▸ Set problem
Copy everything from the start of the data below down to and including the line that contains "v(-957.75, 353.8) *".
━━━ Data in this exercise ━━━
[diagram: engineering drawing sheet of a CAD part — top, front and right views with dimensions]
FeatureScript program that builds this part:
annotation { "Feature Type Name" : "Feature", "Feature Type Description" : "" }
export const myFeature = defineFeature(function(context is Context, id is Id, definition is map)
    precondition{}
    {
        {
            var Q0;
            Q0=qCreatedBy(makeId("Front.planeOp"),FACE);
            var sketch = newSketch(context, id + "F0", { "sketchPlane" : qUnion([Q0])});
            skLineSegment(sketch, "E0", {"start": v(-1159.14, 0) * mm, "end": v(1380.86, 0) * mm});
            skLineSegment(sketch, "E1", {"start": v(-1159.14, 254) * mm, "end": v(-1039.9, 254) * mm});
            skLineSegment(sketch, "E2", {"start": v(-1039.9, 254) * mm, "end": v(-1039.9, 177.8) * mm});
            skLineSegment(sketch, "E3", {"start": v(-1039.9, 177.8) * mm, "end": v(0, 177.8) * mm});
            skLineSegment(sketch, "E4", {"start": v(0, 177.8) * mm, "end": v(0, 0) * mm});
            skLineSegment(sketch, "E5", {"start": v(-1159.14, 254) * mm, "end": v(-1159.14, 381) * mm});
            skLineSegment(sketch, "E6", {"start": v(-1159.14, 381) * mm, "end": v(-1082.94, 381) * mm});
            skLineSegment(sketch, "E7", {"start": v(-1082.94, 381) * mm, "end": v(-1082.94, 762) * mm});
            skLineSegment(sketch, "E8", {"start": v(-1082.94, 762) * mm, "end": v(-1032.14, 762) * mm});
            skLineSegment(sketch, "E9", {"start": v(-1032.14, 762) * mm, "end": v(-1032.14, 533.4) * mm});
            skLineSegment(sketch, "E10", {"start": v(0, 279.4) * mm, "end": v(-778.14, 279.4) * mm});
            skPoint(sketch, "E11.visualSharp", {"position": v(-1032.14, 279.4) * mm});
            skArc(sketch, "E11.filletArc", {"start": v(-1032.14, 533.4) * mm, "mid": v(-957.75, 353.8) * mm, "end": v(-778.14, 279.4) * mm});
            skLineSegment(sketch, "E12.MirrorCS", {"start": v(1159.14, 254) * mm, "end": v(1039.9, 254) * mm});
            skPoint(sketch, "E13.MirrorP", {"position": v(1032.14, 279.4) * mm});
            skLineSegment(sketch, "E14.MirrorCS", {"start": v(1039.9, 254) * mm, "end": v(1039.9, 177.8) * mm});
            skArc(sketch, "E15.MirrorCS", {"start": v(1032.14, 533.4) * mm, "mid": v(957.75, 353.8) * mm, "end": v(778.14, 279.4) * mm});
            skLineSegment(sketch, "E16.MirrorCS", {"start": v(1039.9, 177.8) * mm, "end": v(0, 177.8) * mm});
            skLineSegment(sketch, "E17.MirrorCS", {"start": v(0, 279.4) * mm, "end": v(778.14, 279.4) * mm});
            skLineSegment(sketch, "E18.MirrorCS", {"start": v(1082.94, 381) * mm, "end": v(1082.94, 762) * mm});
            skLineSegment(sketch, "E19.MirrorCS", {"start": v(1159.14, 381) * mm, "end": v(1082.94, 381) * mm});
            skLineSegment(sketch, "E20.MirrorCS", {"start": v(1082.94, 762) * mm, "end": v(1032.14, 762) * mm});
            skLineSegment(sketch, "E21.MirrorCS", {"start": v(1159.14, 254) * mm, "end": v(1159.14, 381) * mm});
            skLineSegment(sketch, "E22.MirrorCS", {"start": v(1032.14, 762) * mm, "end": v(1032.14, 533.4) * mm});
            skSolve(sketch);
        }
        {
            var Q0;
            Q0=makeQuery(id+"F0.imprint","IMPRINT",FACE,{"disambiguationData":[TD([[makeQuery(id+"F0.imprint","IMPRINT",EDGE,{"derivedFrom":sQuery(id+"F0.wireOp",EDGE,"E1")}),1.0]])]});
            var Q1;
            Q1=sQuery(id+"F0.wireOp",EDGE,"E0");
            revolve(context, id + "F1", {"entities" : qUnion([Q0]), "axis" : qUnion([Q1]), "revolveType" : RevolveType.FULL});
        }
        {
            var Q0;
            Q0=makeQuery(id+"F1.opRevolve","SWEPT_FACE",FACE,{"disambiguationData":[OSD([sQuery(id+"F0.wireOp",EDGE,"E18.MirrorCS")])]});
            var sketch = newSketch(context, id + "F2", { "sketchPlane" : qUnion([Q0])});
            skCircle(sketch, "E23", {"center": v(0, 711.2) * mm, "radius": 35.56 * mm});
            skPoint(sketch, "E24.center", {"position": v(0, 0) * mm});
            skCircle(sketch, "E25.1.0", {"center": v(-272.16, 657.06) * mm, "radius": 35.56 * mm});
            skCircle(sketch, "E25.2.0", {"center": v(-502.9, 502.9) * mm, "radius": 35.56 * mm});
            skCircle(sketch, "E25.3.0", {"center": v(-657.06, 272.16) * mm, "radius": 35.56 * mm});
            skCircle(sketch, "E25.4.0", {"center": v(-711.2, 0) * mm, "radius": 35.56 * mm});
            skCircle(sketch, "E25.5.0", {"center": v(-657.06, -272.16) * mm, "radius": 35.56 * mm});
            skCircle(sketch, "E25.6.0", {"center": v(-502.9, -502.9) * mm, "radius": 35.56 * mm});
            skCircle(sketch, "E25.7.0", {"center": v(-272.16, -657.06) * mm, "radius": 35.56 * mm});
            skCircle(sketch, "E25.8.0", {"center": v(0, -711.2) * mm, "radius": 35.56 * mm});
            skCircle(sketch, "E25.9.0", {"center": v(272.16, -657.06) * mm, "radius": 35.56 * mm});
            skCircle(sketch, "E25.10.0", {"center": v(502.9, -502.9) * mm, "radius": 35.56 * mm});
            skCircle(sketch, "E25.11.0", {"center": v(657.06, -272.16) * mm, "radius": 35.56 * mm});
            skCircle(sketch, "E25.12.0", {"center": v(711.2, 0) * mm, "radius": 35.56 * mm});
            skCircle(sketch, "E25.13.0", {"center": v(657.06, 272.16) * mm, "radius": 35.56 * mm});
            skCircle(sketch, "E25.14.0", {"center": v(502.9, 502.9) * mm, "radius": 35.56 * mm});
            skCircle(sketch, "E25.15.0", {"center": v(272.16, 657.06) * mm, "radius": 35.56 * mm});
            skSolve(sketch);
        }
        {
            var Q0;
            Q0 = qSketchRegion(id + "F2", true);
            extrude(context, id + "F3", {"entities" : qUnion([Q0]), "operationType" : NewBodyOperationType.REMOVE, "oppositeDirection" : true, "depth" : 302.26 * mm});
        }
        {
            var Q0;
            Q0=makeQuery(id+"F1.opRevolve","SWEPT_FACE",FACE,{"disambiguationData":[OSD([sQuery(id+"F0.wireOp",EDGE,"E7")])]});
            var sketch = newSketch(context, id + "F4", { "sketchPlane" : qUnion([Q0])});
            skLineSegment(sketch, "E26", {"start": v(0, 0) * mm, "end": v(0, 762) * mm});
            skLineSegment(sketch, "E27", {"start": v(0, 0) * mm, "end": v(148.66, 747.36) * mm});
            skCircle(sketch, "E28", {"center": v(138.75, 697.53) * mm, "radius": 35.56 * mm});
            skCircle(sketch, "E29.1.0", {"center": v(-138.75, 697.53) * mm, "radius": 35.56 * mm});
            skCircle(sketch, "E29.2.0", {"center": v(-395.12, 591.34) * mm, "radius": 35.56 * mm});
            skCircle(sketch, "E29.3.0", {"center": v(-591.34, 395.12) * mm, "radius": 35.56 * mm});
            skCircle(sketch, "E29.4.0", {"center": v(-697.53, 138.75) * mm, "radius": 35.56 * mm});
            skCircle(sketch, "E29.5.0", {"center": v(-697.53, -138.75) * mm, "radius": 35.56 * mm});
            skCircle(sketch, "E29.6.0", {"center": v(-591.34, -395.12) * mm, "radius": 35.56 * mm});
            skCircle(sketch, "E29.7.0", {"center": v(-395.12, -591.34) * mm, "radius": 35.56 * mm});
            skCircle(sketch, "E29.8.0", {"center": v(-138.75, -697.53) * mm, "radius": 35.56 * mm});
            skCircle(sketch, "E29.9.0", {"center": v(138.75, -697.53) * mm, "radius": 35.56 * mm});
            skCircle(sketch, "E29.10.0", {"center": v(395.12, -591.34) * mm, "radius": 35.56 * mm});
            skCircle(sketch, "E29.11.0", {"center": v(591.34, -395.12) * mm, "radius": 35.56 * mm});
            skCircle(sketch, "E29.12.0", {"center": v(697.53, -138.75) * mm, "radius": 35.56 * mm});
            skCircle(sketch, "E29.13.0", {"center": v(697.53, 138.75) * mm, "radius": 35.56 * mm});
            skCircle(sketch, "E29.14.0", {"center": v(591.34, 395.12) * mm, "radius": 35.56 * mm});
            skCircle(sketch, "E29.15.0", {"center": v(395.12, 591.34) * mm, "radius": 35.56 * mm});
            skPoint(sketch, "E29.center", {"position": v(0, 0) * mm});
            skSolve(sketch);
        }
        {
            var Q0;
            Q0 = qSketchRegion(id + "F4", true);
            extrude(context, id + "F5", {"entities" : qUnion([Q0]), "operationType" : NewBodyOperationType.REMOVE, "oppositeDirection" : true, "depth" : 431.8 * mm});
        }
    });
━━━
▸ The response
[diagram: engineering drawing sheet of a CAD part — top, front and right views with dimensions]
FeatureScript program that builds this part:
annotation { "Feature Type Name" : "Feature", "Feature Type Description" : "" }
export const myFeature = defineFeature(function(context is Context, id is Id, definition is map)
    precondition{}
    {
        {
            var Q0;
            Q0=qCreatedBy(makeId("Front.planeOp"),FACE);
            var sketch = newSketch(context, id + "F0", { "sketchPlane" : qUnion([Q0])});
            skLineSegment(sketch, "E0", {"start": v(-1159.14, 0) * mm, "end": v(1380.86, 0) * mm});
            skLineSegment(sketch, "E1", {"start": v(-1159.14, 254) * mm, "end": v(-1039.9, 254) * mm});
            skLineSegment(sketch, "E2", {"start": v(-1039.9, 254) * mm, "end": v(-1039.9, 177.8) * mm});
            skLineSegment(sketch, "E3", {"start": v(-1039.9, 177.8) * mm, "end": v(0, 177.8) * mm});
            skLineSegment(sketch, "E4", {"start": v(0, 177.8) * mm, "end": v(0, 0) * mm});
            skLineSegment(sketch, "E5", {"start": v(-1159.14, 254) * mm, "end": v(-1159.14, 381) * mm});
            skLineSegment(sketch, "E6", {"start": v(-1159.14, 381) * mm, "end": v(-1082.94, 381) * mm});
            skLineSegment(sketch, "E7", {"start": v(-1082.94, 381) * mm, "end": v(-1082.94, 762) * mm});
            skLineSegment(sketch, "E8", {"start": v(-1082.94, 762) * mm, "end": v(-1032.14, 762) * mm});
            skLineSegment(sketch, "E9", {"start": v(-1032.14, 762) * mm, "end": v(-1032.14, 533.4) * mm});
            skLineSegment(sketch, "E10", {"start": v(0, 279.4) * mm, "end": v(-778.14, 279.4) * mm});
            skPoint(sketch, "E11.visualSharp", {"position": v(-1032.14, 279.4) * mm});
            skArc(sketch, "E11.filletArc", {"start": v(-1032.14, 533.4) * mm, "mid": v(-957.75, 353.8) * mm, "end": v(-778.14, 279.4) * mm});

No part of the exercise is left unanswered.